0535.
凡そ第三次産業などと云うものは、有り余る労働(可能)人口を食い潰す為にあれだけ肥大化した分野である。ところがそんな所にも独自の倫理規範と云うかそのアイデンティティーを賭けられる行動原理が存在する様になるものなのだが、しかしそれは如何に効果的に労働(可能)人口を費消するかではなく、如何に最大の余剰価格を生み出すかと云うことに向けられている。従って必然的に、そこからまたあぶれた者達による更なる肥大化を必要とする様になり、悪循環が繰り返されねばならなくなる。新たな食い潰しの為に新たな需要が「発明」される。つまり、無駄を無くそうとして更に無駄を生んでしまう訳である。従ってパロディの重層化、差異の国境化は避けられぬ事態である。


0536.
私がこうやって自分の魂なんぞについて日がな悩んでいられるのも、今日も何処かで誰かが自分の胃袋の心配をする気力さえ無くバタバタと飢え死にしていってくれているからだ。*食事を摂る時にお百姓さんに感謝する様に、今度からあらゆる消費活動や非生産的活動をする度に、「貧困層さんありがとう」と唱えてみてはどうだろうか。

*因みに私は明日の糧について心底怯えねばならぬ状況で瞑想を続けられる程豪胆ではない。年間の餓死者数が僅か二桁の国に住んでいられるとは、何と幸運なことであろうか。


0537.
多くの動物は、起きている時間の大部分をエサの確保の為に費やす。人間は、己の睡眠時間を削ってまでエサの確保に精を出す。

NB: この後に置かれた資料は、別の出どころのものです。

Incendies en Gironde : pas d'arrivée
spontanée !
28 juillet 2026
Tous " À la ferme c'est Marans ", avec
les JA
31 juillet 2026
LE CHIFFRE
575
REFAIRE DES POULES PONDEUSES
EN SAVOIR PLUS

人間は今や多くの動物以下の存在である。


0538.
知っての通り私には自伝癖があるが、それはこの私が生きている現在そのものが、「やがては回想されるべく秩序づけられたもの」としての性格を本質的に帯びているからだ。私は始終物語っている。


0539.
私は極く臆病な小市民に過ぎないので、現代アメリカの様な国家には畏怖の念すら覚える。どうしてあれだけ巨大な力が、あれだけ厚顔無恥に、あれだけ情け知らずに、あれだけ我が儘に、あれだけ短慮に、あれだけ卑怯に、あれだけダブル・スタンダードに振る舞えると云うのだろうか。あれは最早在り来たりな怒りや軽蔑の域を越えている。


0540.
小学生の頃は、小説や漫画をよく書いた。尤も、かなり飽きっぽい性格だったのですぐ投げ出してしまうものが多く、それ程纏まった分量になったものは少なかったが。好んで書いたのはSF冒険活劇だが、その一方で何故か筋らしい筋の無い、際限の無い光景、オチの無い話を書いたりもした。当時から、それがまるで果ての無い悪夢の様なものだと云う自覚はあった。性と暴力のスリルで一時凌ぎでウサを晴らすのを繰り返し続けるのか、さもなくば無際限の退屈と不安と直面するのか………今から思えばその点に関しては些か大人びた感性を持ったスレた少年だったのかも知れない。